*** Begin section ***

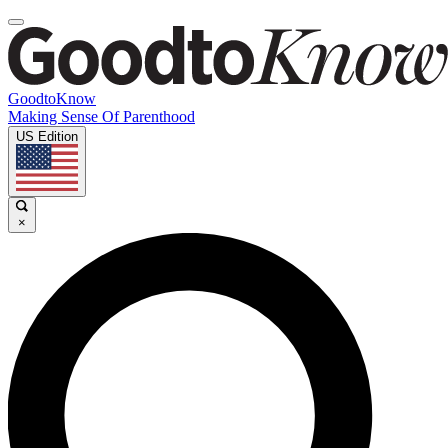
GoodtoKnow
Making Sense Of Parenthood
US Edition
×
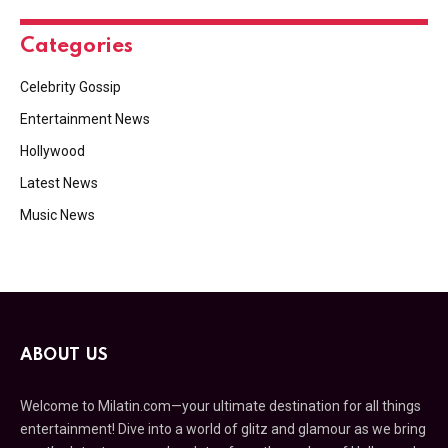
Categories
Celebrity Gossip
Entertainment News
Hollywood
Latest News
Music News
ABOUT US
Welcome to Milatin.com—your ultimate destination for all things
entertainment! Dive into a world of glitz and glamour as we bring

*** End section ***

• **Task description**
With the pictures removed, set down the entire listing exactly.

• **Task result**
GoodtoKnow
Making Sense Of Parenthood
US Edition
×
Categories
Celebrity Gossip
Entertainment News
Hollywood
Latest News
Music News
ABOUT US
Welcome to Milatin.com—your ultimate destination for all things
entertainment! Dive into a world of glitz and glamour as we bring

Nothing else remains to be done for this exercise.